Stored records
########

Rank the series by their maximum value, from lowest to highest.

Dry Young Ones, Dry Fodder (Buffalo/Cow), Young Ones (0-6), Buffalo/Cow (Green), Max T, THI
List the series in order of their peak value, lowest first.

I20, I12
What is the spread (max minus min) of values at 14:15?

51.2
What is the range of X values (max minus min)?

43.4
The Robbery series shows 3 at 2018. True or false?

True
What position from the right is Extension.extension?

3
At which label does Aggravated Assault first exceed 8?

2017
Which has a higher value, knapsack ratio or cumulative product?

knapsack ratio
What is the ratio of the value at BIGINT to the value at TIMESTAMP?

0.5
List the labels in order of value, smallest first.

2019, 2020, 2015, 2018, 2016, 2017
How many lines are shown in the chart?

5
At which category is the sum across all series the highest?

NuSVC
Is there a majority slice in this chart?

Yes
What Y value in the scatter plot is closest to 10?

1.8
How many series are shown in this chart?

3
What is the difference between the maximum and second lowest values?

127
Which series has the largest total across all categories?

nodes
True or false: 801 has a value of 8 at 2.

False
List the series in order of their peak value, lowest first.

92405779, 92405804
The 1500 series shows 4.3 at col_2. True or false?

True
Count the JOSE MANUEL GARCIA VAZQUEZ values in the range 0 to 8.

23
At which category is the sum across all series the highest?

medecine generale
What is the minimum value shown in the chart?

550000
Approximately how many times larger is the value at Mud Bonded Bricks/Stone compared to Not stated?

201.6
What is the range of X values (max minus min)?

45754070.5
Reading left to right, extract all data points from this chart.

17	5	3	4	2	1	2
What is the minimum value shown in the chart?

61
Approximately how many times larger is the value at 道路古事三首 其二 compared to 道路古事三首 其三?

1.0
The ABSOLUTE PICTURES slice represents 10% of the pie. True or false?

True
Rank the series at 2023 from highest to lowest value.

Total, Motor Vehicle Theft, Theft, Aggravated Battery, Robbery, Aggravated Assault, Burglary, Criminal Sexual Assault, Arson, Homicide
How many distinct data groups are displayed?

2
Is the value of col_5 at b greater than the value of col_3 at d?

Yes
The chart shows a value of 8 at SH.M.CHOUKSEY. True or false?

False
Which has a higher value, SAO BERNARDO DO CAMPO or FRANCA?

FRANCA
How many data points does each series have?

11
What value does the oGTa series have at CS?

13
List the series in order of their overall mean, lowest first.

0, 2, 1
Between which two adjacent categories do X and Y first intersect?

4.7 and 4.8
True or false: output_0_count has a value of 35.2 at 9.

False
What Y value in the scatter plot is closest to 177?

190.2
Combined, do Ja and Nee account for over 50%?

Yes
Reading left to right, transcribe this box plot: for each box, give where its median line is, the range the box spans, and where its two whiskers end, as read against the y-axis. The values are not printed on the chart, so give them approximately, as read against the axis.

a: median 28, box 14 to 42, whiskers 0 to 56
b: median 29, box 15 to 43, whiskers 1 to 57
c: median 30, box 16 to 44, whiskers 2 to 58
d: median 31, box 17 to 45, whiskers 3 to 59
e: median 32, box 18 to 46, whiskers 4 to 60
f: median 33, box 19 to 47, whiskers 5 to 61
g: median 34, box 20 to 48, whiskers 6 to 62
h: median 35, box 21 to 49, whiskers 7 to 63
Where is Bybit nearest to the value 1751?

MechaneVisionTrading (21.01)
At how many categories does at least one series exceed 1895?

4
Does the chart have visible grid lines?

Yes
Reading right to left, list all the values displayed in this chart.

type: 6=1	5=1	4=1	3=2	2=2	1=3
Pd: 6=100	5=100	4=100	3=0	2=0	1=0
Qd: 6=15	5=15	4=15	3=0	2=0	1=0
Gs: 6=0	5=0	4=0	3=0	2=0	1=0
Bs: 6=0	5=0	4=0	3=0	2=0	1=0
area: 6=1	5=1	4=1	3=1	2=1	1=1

########

*To do*
Convert the items above into a JSON array of strings, with each line as its own string and blank lines omitted. Include every item.

*Answer box*
[
  "Rank the series by their maximum value, from lowest to highest.",
  "Dry Young Ones, Dry Fodder (Buffalo/Cow), Young Ones (0-6), Buffalo/Cow (Green), Max T, THI",
  "List the series in order of their peak value, lowest first.",
  "I20, I12",
  "What is the spread (max minus min) of values at 14:15?",
  "51.2",
  "What is the range of X values (max minus min)?",
  "43.4",
  "The Robbery series shows 3 at 2018. True or false?",
  "True",
  "What position from the right is Extension.extension?",
  "3",
  "At which label does Aggravated Assault first exceed 8?",
  "2017",
  "Which has a higher value, knapsack ratio or cumulative product?",
  "knapsack ratio",
  "What is the ratio of the value at BIGINT to the value at TIMESTAMP?",
  "0.5",
  "List the labels in order of value, smallest first.",
  "2019, 2020, 2015, 2018, 2016, 2017",
  "How many lines are shown in the chart?",
  "5",
  "At which category is the sum across all series the highest?",
  "NuSVC",
  "Is there a majority slice in this chart?",
  "Yes",
  "What Y value in the scatter plot is closest to 10?",
  "1.8",
  "How many series are shown in this chart?",
  "3",
  "What is the difference between the maximum and second lowest values?",
  "127",
  "Which series has the largest total across all categories?",
  "nodes",
  "True or false: 801 has a value of 8 at 2.",
  "False",
  "List the series in order of their peak value, lowest first.",
  "92405779, 92405804",
  "The 1500 series shows 4.3 at col_2. True or false?",
  "True",
  "Count the JOSE MANUEL GARCIA VAZQUEZ values in the range 0 to 8.",
  "23",
  "At which category is the sum across all series the highest?",
  "medecine generale",
  "What is the minimum value shown in the chart?",
  "550000",
  "Approximately how many times larger is the value at Mud Bonded Bricks/Stone compared to Not stated?",
  "201.6",
  "What is the range of X values (max minus min)?",
  "45754070.5",
  "Reading left to right, extract all data points from this chart.",
  "17\t5\t3\t4\t2\t1\t2",
  "What is the minimum value shown in the chart?",
  "61",
  "Approximately how many times larger is the value at 道路古事三首 其二 compared to 道路古事三首 其三?",
  "1.0",
  "The ABSOLUTE PICTURES slice represents 10% of the pie. True or false?",
  "True",
  "Rank the series at 2023 from highest to lowest value.",
  "Total, Motor Vehicle Theft, Theft, Aggravated Battery, Robbery, Aggravated Assault, Burglary, Criminal Sexual Assault, Arson, Homicide",
  "How many distinct data groups are displayed?",
  "2",
  "Is the value of col_5 at b greater than the value of col_3 at d?",
  "Yes",
  "The chart shows a value of 8 at SH.M.CHOUKSEY. True or false?",
  "False",
  "Which has a higher value, SAO BERNARDO DO CAMPO or FRANCA?",
  "FRANCA",
  "How many data points does each series have?",
  "11",
  "What value does the oGTa series have at CS?",
  "13",
  "List the series in order of their overall mean, lowest first.",
  "0, 2, 1",
  "Between which two adjacent categories do X and Y first intersect?",
  "4.7 and 4.8",
  "True or false: output_0_count has a value of 35.2 at 9.",
  "False",
  "What Y value in the scatter plot is closest to 177?",
  "190.2",
  "Combined, do Ja and Nee account for over 50%?",
  "Yes",
  "Reading left to right, transcribe this box plot: for each box, give where its median line is, the range the box spans, and where its two whiskers end, as read against the y-axis. The values are not printed on the chart, so give them approximately, as read against the axis.",
  "a: median 28, box 14 to 42, whiskers 0 to 56",
  "b: median 29, box 15 to 43, whiskers 1 to 57",
  "c: median 30, box 16 to 44, whiskers 2 to 58",
  "d: median 31, box 17 to 45, whiskers 3 to 59",
  "e: median 32, box 18 to 46, whiskers 4 to 60",
  "f: median 33, box 19 to 47, whiskers 5 to 61",
  "g: median 34, box 20 to 48, whiskers 6 to 62",
  "h: median 35, box 21 to 49, whiskers 7 to 63",
  "Where is Bybit nearest to the value 1751?",
  "MechaneVisionTrading (21.01)",
  "At how many categories does at least one series exceed 1895?",
  "4",
  "Does the chart have visible grid lines?",
  "Yes",
  "Reading right to left, list all the values displayed in this chart.",
  "type: 6=1\t5=1\t4=1\t3=2\t2=2\t1=3",
  "Pd: 6=100\t5=100\t4=100\t3=0\t2=0\t1=0",
  "Qd: 6=15\t5=15\t4=15\t3=0\t2=0\t1=0",
  "Gs: 6=0\t5=0\t4=0\t3=0\t2=0\t1=0",
  "Bs: 6=0\t5=0\t4=0\t3=0\t2=0\t1=0",
  "area: 6=1\t5=1\t4=1\t3=1\t2=1\t1=1"
]